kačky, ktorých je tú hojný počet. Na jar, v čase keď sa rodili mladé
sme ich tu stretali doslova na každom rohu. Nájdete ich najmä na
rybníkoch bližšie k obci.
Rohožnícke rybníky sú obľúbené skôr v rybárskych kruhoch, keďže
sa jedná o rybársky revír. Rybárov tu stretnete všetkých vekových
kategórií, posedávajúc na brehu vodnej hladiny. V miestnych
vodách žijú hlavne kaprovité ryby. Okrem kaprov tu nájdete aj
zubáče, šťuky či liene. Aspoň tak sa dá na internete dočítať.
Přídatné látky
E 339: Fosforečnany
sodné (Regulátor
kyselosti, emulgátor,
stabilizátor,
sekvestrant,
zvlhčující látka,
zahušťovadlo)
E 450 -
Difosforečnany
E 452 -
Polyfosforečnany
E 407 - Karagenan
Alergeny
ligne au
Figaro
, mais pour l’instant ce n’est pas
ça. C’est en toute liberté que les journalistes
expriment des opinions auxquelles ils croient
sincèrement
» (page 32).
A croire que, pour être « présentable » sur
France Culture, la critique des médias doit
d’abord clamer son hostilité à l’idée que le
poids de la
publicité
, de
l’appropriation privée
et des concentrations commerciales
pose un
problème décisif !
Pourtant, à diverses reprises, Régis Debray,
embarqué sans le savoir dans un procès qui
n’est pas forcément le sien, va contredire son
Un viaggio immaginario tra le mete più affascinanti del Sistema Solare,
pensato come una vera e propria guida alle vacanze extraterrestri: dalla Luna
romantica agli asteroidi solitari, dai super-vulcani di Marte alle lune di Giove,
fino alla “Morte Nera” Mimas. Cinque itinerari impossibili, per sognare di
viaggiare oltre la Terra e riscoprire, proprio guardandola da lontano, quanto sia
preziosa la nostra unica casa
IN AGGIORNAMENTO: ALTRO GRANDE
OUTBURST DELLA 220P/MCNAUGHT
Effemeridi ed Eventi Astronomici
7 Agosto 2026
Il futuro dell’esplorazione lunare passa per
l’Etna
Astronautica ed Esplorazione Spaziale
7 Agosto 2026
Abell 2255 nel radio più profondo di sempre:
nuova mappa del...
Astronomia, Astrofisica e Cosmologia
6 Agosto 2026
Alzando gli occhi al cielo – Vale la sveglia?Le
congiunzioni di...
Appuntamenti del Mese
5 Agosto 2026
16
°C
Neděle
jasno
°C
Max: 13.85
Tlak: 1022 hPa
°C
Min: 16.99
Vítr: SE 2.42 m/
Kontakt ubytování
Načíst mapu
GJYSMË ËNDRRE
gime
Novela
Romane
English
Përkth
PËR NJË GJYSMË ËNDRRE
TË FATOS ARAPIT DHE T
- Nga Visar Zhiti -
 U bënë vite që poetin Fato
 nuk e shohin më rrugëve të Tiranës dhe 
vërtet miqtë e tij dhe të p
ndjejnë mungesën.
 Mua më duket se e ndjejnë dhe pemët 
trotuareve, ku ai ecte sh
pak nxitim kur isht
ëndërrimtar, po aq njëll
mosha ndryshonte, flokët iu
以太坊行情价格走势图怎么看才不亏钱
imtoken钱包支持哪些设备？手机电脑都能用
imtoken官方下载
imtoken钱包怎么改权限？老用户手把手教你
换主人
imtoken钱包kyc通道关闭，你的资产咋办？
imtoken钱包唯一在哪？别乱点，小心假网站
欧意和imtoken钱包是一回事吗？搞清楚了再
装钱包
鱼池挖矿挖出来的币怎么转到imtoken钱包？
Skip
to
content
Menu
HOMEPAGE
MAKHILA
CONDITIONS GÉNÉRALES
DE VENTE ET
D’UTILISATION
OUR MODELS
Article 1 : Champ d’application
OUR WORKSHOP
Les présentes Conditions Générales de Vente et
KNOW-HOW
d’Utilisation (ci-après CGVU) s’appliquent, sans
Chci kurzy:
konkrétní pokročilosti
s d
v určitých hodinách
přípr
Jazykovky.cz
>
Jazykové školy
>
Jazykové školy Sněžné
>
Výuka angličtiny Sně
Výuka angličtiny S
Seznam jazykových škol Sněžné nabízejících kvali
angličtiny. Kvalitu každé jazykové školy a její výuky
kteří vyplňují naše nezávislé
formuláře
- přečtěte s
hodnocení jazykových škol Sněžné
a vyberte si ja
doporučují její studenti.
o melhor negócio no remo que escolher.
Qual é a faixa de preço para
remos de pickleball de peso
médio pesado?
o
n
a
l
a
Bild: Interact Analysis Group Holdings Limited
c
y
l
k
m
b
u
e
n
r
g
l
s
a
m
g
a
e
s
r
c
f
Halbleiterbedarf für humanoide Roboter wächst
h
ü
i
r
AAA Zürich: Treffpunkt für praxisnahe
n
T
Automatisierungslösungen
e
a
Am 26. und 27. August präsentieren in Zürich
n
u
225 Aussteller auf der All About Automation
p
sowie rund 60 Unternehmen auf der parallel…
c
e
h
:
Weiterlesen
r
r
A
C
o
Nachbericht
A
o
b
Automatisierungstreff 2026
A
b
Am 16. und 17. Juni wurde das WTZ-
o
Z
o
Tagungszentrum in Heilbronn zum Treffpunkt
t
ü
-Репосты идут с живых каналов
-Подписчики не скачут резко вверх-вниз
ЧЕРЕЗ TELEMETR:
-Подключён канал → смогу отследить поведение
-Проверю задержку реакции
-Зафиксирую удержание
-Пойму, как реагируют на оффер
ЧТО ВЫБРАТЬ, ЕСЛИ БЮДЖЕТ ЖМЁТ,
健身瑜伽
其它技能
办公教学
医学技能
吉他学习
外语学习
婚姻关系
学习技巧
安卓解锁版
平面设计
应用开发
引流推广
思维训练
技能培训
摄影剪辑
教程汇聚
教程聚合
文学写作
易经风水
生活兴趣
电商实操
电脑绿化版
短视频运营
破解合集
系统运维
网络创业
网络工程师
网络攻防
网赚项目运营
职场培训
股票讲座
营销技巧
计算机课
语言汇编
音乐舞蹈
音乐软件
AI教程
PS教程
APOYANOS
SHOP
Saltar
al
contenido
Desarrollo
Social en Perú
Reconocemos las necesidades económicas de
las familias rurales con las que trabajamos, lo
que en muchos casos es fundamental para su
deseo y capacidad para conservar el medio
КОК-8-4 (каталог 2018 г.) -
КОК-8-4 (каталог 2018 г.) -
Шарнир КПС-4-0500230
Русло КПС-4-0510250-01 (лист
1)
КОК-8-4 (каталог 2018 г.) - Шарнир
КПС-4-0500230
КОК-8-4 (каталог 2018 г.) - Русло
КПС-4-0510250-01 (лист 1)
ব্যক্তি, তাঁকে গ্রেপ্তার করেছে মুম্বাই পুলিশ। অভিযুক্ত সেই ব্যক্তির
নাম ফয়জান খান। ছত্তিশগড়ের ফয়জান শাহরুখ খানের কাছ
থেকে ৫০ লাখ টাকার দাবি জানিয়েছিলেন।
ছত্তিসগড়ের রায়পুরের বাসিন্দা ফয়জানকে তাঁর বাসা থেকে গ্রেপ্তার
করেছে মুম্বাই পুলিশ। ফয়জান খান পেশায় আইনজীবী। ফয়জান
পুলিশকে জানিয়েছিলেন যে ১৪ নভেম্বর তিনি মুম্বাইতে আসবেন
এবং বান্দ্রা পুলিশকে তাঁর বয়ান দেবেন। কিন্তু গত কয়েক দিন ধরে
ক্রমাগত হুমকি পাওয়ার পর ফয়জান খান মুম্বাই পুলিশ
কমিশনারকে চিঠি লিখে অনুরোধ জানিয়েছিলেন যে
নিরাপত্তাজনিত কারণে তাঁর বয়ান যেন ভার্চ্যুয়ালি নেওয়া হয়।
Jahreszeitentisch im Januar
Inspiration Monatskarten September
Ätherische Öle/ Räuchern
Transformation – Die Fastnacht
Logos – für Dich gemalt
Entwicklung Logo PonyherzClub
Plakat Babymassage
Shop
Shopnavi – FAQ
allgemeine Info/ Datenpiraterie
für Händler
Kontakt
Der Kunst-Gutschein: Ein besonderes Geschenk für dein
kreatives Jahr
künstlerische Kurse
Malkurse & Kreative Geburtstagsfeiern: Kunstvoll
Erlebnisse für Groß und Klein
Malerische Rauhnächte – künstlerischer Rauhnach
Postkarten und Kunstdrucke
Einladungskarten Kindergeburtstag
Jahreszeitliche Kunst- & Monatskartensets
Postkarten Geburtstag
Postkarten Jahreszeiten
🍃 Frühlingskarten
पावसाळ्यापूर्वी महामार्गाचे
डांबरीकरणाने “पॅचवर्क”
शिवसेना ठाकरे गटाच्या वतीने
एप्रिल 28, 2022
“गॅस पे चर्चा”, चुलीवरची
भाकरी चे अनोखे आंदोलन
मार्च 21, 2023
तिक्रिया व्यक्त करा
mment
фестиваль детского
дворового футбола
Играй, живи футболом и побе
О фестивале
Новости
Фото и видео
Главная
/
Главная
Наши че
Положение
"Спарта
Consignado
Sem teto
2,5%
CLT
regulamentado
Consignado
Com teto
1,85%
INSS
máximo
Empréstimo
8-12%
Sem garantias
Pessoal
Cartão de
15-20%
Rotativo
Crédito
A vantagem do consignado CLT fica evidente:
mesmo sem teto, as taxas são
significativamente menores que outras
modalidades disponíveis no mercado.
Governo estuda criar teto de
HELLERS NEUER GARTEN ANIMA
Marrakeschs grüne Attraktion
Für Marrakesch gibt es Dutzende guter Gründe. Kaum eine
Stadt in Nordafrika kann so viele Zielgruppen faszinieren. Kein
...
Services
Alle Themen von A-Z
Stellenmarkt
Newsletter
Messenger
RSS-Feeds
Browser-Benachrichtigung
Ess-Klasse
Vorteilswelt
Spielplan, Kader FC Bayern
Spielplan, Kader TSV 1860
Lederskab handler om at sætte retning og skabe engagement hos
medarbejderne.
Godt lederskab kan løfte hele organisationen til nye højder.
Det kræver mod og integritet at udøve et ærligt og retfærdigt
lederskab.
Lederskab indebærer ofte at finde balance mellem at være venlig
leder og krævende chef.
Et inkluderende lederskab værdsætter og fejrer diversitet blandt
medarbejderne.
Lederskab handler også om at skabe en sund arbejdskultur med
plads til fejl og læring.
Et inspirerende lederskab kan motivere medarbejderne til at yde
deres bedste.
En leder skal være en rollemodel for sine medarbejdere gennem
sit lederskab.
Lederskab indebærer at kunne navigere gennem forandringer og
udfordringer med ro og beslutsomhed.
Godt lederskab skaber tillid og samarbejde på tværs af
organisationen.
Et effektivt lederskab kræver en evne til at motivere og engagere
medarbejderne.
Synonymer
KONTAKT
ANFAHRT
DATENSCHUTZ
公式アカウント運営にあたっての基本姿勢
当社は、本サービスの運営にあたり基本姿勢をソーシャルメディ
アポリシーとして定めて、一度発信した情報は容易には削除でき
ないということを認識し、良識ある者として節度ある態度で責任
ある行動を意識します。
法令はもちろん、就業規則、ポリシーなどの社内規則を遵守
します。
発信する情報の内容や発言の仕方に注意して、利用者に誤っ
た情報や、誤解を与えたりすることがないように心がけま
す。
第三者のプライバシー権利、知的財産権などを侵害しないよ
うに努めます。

▶ **EXERCISE BRIEF**:
Above are some records; copy exactly the lines from the one with "Stellenmarkt" through the one with "organisationen.", both included, and no others.

▶ **PROBLEM SOLUTION**:
Stellenmarkt
Newsletter
Messenger
RSS-Feeds
Browser-Benachrichtigung
Ess-Klasse
Vorteilswelt
Spielplan, Kader FC Bayern
Spielplan, Kader TSV 1860
Lederskab handler om at sætte retning og skabe engagement hos
medarbejderne.
Godt lederskab kan løfte hele organisationen til nye højder.
Det kræver mod og integritet at udøve et ærligt og retfærdigt
lederskab.
Lederskab indebærer ofte at finde balance mellem at være venlig
leder og krævende chef.
Et inkluderende lederskab værdsætter og fejrer diversitet blandt
medarbejderne.
Lederskab handler også om at skabe en sund arbejdskultur med
plads til fejl og læring.
Et inspirerende lederskab kan motivere medarbejderne til at yde
deres bedste.
En leder skal være en rollemodel for sine medarbejdere gennem
sit lederskab.
Lederskab indebærer at kunne navigere gennem forandringer og
udfordringer med ro og beslutsomhed.
Godt lederskab skaber tillid og samarbejde på tværs af
organisationen.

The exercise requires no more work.